Given the inferred latent variables, we were also interested in how well each method captured the coupling weights between these latent variables and each neuron. Visual inspection of the coupling matrices (Fig. 2C) shows that the RLVM and FA performed much better than PCA or ICA, due to the accuracy of their inferred latent variables. Again, the strong assumptions that PCA and ICA place on the latent variables prohibits their accurate estimation of the coupling matrices.

For all four models considered here, the predicted activity of an individual neuron is given by the sum of the latent variables (Fig. 2A, B), weighted by the values in the proper row of the coupling matrix (Fig. 2C). To quantify this prediction accuracy, we used the coefficient of determination (R²; see Methods) between the true and predicted activity (Fig. 2D, E). Interestingly, even though the RLVM and FA produced similar latent variables and coupling matrices, FA did not predict the population activity as well as the RLVM. This was mostly due to many large weights in the FA coupling matrix (compare the red diagonal blocks in Fig. 2C to the true coupling matrix), which is an artifact of the varimax rotation step common in many FA algorithms.

Perhaps surprisingly, PCA performed just as well as the RLVM, even though PCA does not infer the correct latent variables or estimate the correct coupling weights. The reason for this is that the RLVM and PCA both minimize the reconstruction error in their cost function (explicitly and implicitly, respectively); however, because PCA does not constrain the latent variables to be positive, it reconstructs the population activity using both positive and negative values. This leads to differences in the latent variables (Fig. 2A) and coupling matrices (Fig. 2C), but can result in an equivalent prediction of activity (Fig. 2D). This difference between the RLVM and PCA in their descriptions of the population activity is a crucial point that we will return to when evaluating the PCA solutions on real data.

Finally, we evaluate each method on its ability to account for observed correlations between neurons. Many previous approaches have focused on explaining pairwise correlations directly (Schneidman et al., 2006; Pillow et al., 2008; Ohiorhenuan et al., 2010), which requires parameters for each pair of neurons. However, as we see from our simulation, even just five latent variables can produce a complex pattern of pairwise interactions (Fig. 2F). Thus, latent variable methods offer the ability to explain such correlations using many fewer parameters. To quantify each model’s ability to capture these correlations, we compare the cross-correlogram at the zero-time-lag point between data and prediction from each neuron pair (which forms the correlation matrix). This agreement was measured using the overlap between the true correlation matrix and the predicted correlation matrix (Fig. 2G). The results mostly mirror the ability of each method to predict the population activity (Fig. 2E), with the RLVM and PCA capturing more of the correlation structure than FA and ICA.

Application of the RLVM to 2-photon experiments in primary somatosensory cortex

With the RLVM validated for simulated data, we next apply the RLVM to the experimental dataset from Peron et al. (2015). We selected this dataset because it involves a complex task with many “observables” related to behavior and task context, many of which are outside of direct experimental control, but likely related to cortical activity. Additionally, there were a large number of neurons recorded over long periods of time, which allowed us to test the RLVM on a dataset of appreciable size. In this experiment, mice performed a pole-localization task, in which a pole was lowered at a distal or proximal location next to the animal’s snout. The animal could touch the pole with a single whisker, and then had to signal its decision after a delay period by licking one of two lick-ports following the onset of a brief auditory cue. For the analyses in this work, we used a particular subset of this data (see Appendix, Table A1) selected based on the size of the neural population imaged, the length of time imaged, and its signal-to-noise ratio (see Methods).

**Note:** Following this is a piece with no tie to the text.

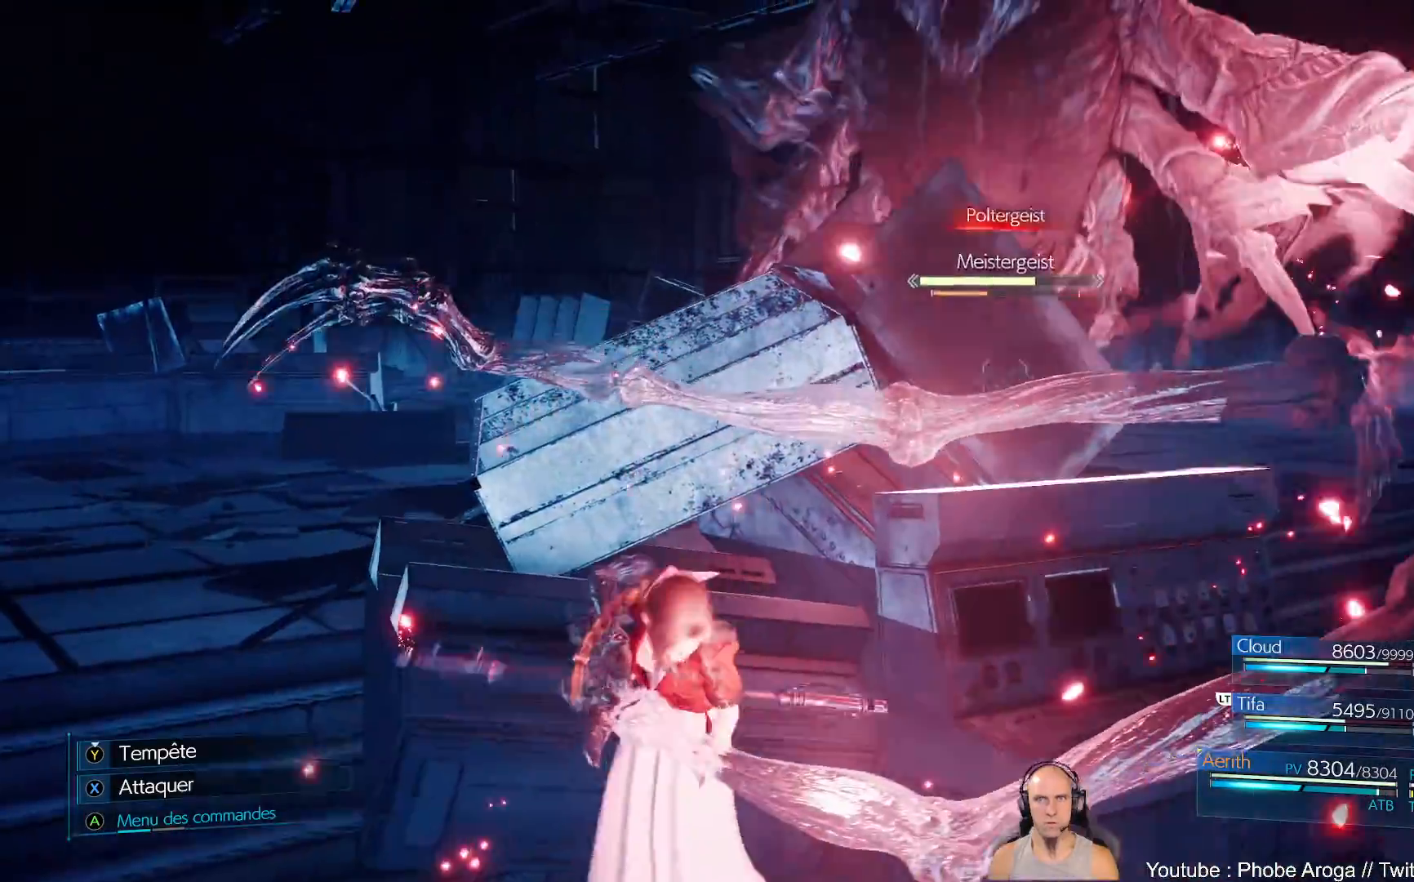
{"buttons": [], "left_stick": "center", "right_stick": "center", "events": [[167, "B", "down"], [183, "B", "up"], [217, "left_stick", "center"], [367, "DPAD_RIGHT", "down"], [483, "DPAD_RIGHT", "up"]]}
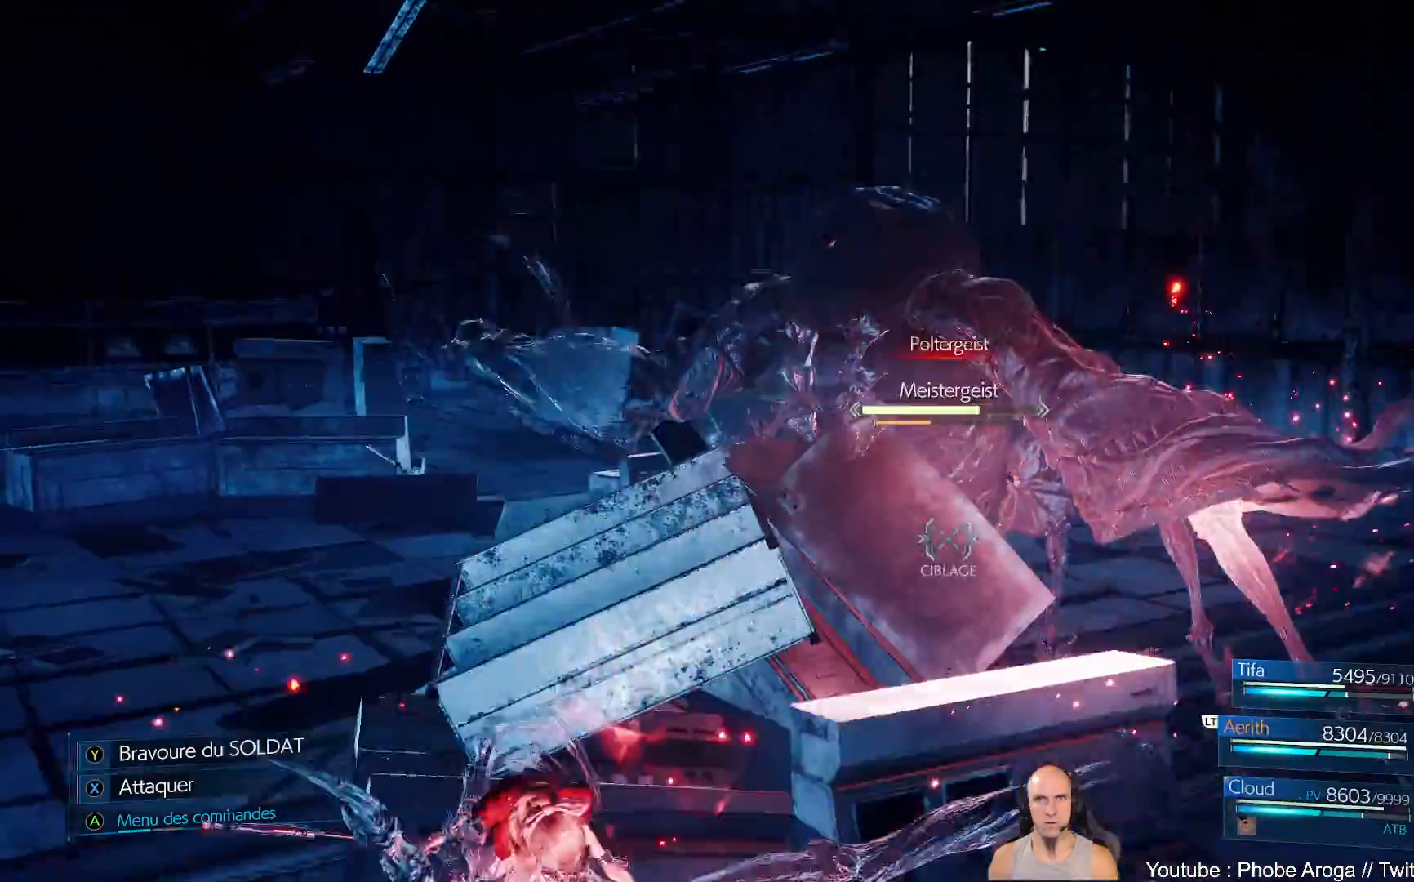
{"buttons": [], "left_stick": "up", "right_stick": "center", "events": [[250, "left_stick", "up"], [400, "X", "down"], [450, "X", "up"]]}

We first determined how well the different latent variable models predicted the observed population activity (Fig. 3A) (see Methods for model-fitting procedures). The relative performance of the methods is similar to their performance on the simulated data (Fig. 2E). For the RLVM, PCA and FA, there was at first a rapid increase in prediction performance as the number of latent variables increases, and then the performance began to plateau between five and ten latent variables. While this plot does not directly indicate how many “true” latent variables generate the data, it is important to note that relatively few are needed before the performance plateaus. Because there is no explicit point where this occurs, we selected a point where there was only a marginal increase in performance (six latent variables) for all subsequent analyses.

Figure 3. Latent variable methods applied to two-photon imaging of mouse somatosensory cortex.

A. The ability of the models to reproduce the observed data depends on the number of latent variables used, measured by R² between the measured and predicted activity. The relative performance of the different methods is ordered like their applications to the simulated data (Fig. 2D). Because there was no clear saturation point of the R² values, models with six latent variables (dashed line) were used for subsequent analyses. B. The coupling weights of the RLVM between each neuron and each latent variable, ordered to make visualization of neuron clusters in each latent variable easier (see Methods). C. The spatial patterning of coupling to each latent variable is pictured by displaying neurons whose coupling strength is greater than 15% of the maximum coupling strength for the latent variable, and color-coded to show the magnitude of this coupling. The imaged neurons were within a single barrel (of mouse primary somatosensory cortex), and the coupling to latent variables exhibited no clear spatial pattern.

Once the latent variables are determined, the coupling matrix of the RLVM allows us to understand how each neuron combines these variables to produce its predicted activity (Fig. 3B). One of the advantages of using 2-photon data is that it provides the spatial locations of the neurons, and we can use that information to determine if there is any spatial structure in the coupling weights to the latent variables. We plotted a subset of the weights (any with an absolute magnitude greater than 15% of the maximum absolute magnitude for each latent variable) according to each neuron’s spatial location (Fig. 3C). The positive and negative weights are intermingled in these plots, and no discernible spatial structure exists. This is expected in part because these neurons are imaged within a single barrel, and thus all belong to a single cortical column. Nevertheless, this illustrates how latent variables can provide a new way to investigate the functional organization of cortex.

With simulated data we were able to directly compare the latent variables inferred by each method with the ground truth, but with experimental data we have no direct way to validate the latent variables that each method detected. Instead, we hypothesized that latent variables will be related to factors that might be directly observed in the experiment. We thus begin by comparing the time course of latent variables discovered by the RLVM to different elements of the experiment. In this case, there were four “trial variables” measured in this dataset: the timing of whisker touches against the pole, the onset of the auditory cue that signals the animal to make its choice, the onset of reward delivery when the animal makes the correct choice, and the timing of licks. Clearly, the time courses of different latent variables had some relationship with some of the trial variables (Fig. 4A).

Figure 4. Relationship of the latent variables inferred by the RLVM to experimentally observed trial variables.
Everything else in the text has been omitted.